US President Donald Trump has pardoned Bahamas-based billionaire Joe Lewis, who pleaded guilty to insider trading in the US last year over disclosures relating to companies in which he held board seats, including Wagyu beef producer the Australian Agricultural Co.
Eighty-eight year old Mr Lewis last year pleaded guilty to insider trading, however a US Federal judge decided against a jail sentence, in part because of his age.

Joe Lewis
A White House official on Thursday said Mr Lewis had “requested a pardon so that he may receive medical treatment and visit his grandchildren and great-grandchildren in the United States,” the Financial Times reported.
The official said Mr Lewis, a UK citizen living in the Bahamas, admitted he made a terrible mistake, did not fight extradition in the case, and paid a US$5 million fine.”

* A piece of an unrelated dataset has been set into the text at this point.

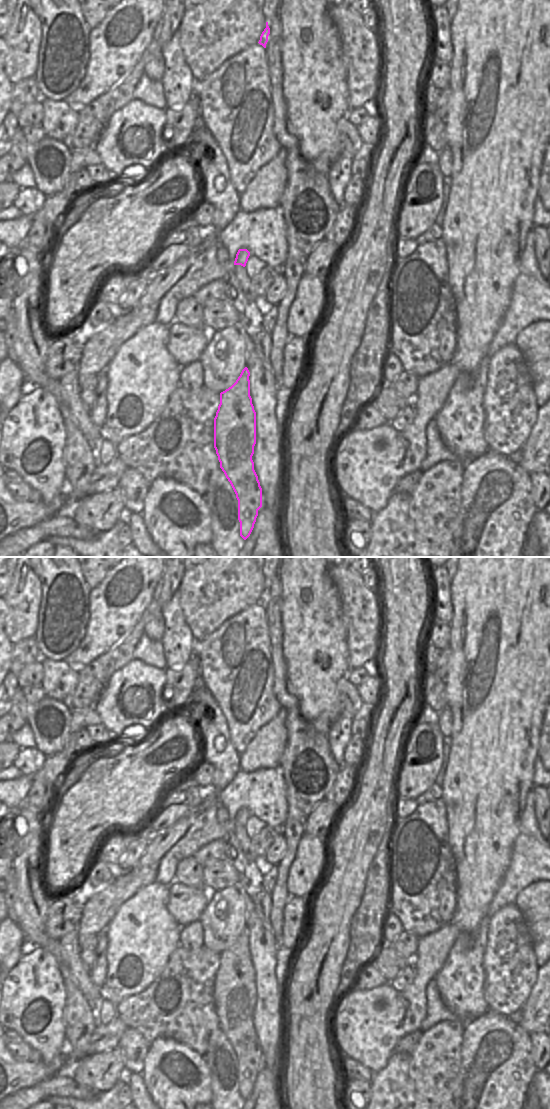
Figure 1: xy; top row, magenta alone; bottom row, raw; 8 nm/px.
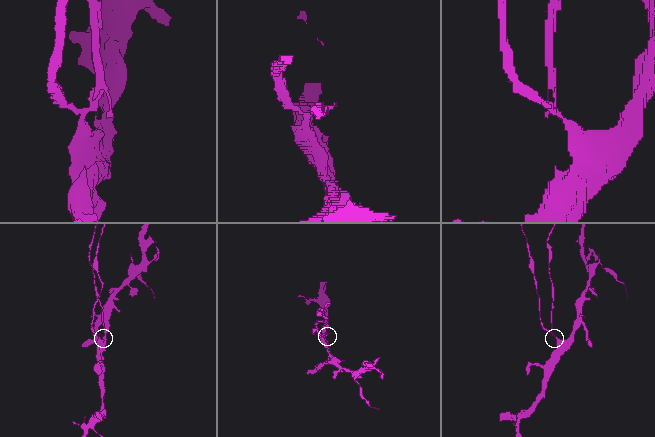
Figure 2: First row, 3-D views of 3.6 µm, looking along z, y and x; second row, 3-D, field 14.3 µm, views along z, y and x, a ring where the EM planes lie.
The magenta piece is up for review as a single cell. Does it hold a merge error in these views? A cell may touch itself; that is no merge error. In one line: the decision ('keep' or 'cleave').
cleave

Lewis was charged in New York in 2023 following an investigation in which he was found to have passed on information on company activity to personal assistants, a private pilot and an acquaintance. One of the episodes involved the Australian Agricultural Co’s operations in Australia, following devastating flooding across AA Co properties. Mr Lewis owns about 52pc of AA Co shares through his Tavistock Investments.
In 2019, he allegedly told his pilots and others about the financial losses that AA Co would incur as a result of flooding in Queensland and urged them to sell their investments in the company before the information was disclosed.

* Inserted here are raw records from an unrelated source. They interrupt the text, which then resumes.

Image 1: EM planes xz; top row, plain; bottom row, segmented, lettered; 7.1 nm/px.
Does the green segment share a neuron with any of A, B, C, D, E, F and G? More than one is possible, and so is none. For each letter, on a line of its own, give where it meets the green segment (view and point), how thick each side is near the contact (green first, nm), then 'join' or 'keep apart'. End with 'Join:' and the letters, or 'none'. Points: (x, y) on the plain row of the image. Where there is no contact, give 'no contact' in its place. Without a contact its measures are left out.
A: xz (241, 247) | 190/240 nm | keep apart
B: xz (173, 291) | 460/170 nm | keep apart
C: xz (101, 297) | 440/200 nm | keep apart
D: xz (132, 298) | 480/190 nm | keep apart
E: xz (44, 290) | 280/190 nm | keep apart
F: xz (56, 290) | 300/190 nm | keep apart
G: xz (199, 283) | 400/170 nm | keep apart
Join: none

Prosecutors claimed the recipients of his information made more than half a million dollars by trading on the non-public information, to which Lewis had been privy through his board seats.
The move is the latest in a series of high-profile pardons by US president Donald Trump.
Click here to read Beef Central’s 2024 story about Joe Lewis’s guilty plea to insider trading charges.
Prosecutors at the time alleged that between 2013 and 2022, he abused his access to corporate board rooms and passed the insider information on to his contacts.
In court, Mr Lewis admitted he knew what he was doing was wrong.
“I am so embarrassed and I apologise to the court for my conduct,” he said.
- AA Co delivers its half-year financial results next Thursday.